(Try it):
Below are the records; copy exactly the stretch from the line containing "637 370 15.69" through the line containing "168 199 20.19", both ends included, and nothing else.

[Material provided]

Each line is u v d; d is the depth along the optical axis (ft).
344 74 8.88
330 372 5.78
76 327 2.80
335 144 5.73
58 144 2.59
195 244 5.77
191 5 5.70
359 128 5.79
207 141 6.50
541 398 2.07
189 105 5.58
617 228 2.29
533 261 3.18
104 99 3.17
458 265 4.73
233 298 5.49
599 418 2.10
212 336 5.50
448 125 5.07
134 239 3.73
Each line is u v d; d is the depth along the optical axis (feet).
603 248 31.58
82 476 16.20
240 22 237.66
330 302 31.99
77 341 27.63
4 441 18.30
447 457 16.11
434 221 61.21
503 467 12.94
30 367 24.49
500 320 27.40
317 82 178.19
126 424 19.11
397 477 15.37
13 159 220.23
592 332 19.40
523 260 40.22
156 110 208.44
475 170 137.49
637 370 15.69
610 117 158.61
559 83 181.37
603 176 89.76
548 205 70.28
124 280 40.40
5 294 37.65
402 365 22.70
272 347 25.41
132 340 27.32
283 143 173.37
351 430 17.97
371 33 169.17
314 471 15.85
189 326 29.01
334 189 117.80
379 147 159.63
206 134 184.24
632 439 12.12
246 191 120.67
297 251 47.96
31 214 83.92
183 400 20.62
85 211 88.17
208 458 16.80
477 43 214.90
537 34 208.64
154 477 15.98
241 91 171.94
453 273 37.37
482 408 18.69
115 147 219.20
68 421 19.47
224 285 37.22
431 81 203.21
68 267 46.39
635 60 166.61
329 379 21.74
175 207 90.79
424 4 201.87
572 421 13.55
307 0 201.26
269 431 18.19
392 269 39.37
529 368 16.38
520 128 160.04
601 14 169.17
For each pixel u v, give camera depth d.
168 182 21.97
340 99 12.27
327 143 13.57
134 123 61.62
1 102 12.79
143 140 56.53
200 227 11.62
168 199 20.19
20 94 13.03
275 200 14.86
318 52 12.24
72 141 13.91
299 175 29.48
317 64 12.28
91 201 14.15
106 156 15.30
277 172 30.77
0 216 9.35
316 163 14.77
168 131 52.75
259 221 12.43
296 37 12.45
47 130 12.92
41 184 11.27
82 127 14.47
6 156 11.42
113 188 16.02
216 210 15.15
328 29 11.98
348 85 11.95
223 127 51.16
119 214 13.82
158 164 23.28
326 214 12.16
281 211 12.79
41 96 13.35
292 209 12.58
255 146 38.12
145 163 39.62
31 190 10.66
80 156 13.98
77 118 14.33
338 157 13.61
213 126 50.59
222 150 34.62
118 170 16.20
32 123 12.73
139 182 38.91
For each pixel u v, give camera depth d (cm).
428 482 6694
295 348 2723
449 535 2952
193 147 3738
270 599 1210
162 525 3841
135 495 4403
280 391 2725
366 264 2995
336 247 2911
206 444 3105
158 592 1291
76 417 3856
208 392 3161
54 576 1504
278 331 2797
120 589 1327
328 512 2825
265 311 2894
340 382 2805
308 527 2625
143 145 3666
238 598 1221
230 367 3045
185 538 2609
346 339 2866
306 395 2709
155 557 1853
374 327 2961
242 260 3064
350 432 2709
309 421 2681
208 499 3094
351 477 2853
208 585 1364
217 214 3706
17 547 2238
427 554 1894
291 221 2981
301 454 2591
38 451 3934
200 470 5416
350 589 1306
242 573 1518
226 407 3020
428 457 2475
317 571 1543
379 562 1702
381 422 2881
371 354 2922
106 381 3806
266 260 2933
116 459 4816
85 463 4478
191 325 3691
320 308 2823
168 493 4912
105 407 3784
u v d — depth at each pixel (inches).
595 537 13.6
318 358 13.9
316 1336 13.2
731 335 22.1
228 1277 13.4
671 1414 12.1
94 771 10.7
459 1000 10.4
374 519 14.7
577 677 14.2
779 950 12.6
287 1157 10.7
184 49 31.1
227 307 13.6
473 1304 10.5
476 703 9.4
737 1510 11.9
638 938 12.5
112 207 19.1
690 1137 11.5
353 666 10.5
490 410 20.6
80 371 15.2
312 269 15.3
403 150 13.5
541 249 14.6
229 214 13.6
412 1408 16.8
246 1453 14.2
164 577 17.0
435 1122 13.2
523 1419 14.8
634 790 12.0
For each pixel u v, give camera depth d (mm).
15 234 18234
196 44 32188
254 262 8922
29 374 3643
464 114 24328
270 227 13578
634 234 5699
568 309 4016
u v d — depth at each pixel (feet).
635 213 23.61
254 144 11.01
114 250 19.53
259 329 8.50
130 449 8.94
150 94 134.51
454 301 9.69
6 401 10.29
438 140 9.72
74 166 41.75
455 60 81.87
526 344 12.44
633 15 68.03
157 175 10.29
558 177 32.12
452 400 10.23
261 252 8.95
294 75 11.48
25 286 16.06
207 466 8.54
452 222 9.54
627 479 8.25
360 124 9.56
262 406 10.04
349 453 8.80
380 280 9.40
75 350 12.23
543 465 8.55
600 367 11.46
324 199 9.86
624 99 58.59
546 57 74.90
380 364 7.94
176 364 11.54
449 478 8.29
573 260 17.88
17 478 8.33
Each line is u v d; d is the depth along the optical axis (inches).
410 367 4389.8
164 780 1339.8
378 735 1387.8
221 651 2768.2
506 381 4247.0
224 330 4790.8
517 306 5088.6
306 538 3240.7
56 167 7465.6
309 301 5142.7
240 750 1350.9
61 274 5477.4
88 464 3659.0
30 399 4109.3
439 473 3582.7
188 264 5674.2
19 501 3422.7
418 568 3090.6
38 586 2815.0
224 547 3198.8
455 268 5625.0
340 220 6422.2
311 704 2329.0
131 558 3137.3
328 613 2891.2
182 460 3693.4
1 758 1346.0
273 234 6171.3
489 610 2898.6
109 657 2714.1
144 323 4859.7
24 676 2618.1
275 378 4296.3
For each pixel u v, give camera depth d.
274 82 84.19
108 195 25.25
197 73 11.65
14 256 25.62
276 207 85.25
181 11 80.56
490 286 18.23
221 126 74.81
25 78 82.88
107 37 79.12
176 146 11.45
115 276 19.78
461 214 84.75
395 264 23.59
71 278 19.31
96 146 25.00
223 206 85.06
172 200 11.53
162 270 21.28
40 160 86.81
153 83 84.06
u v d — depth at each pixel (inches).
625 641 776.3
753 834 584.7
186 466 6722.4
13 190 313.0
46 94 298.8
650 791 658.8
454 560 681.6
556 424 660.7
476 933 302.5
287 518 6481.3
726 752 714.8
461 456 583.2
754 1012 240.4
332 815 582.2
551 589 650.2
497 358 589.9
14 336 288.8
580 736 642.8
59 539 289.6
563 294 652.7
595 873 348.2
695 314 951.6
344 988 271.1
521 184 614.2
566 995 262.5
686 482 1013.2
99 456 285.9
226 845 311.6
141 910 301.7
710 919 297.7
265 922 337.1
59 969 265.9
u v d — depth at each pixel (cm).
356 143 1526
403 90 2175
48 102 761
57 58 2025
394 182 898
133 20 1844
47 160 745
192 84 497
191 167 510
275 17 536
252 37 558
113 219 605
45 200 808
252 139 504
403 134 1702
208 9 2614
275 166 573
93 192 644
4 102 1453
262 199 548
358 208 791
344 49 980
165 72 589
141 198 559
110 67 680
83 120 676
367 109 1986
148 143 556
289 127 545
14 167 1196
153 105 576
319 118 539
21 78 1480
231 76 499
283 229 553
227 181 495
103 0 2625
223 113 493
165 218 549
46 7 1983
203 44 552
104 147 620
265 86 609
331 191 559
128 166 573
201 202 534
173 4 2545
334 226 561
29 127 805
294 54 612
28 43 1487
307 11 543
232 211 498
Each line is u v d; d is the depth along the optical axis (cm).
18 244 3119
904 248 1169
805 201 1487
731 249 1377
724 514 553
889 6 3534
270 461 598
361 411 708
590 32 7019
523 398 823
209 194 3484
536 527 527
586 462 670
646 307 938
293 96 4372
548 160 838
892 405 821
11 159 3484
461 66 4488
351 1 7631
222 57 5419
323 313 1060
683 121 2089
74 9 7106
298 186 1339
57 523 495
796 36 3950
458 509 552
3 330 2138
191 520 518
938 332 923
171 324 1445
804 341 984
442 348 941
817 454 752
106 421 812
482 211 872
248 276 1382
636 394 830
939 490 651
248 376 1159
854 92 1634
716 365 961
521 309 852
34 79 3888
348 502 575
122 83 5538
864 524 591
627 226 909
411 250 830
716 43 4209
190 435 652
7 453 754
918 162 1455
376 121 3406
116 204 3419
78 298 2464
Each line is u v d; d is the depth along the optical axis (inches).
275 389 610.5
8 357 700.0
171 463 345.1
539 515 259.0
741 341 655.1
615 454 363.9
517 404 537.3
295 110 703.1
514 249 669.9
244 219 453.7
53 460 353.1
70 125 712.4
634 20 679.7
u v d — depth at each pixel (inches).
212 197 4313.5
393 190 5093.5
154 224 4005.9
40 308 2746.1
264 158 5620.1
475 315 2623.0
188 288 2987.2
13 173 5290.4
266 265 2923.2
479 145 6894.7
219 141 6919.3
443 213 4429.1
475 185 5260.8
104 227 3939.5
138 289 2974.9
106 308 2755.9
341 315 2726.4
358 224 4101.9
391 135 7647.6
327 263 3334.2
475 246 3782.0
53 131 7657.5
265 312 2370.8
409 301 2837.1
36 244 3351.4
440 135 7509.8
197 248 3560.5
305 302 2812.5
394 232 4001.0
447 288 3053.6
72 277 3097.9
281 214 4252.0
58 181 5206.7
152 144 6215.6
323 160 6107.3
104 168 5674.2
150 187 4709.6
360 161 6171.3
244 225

[/Material provided]

(Exercise result):
637 370 15.69
610 117 158.61
559 83 181.37
603 176 89.76
548 205 70.28
124 280 40.40
5 294 37.65
402 365 22.70
272 347 25.41
132 340 27.32
283 143 173.37
351 430 17.97
371 33 169.17
314 471 15.85
189 326 29.01
334 189 117.80
379 147 159.63
206 134 184.24
632 439 12.12
246 191 120.67
297 251 47.96
31 214 83.92
183 400 20.62
85 211 88.17
208 458 16.80
477 43 214.90
537 34 208.64
154 477 15.98
241 91 171.94
453 273 37.37
482 408 18.69
115 147 219.20
68 421 19.47
224 285 37.22
431 81 203.21
68 267 46.39
635 60 166.61
329 379 21.74
175 207 90.79
424 4 201.87
572 421 13.55
307 0 201.26
269 431 18.19
392 269 39.37
529 368 16.38
520 128 160.04
601 14 169.17
For each pixel u v, give camera depth d.
168 182 21.97
340 99 12.27
327 143 13.57
134 123 61.62
1 102 12.79
143 140 56.53
200 227 11.62
168 199 20.19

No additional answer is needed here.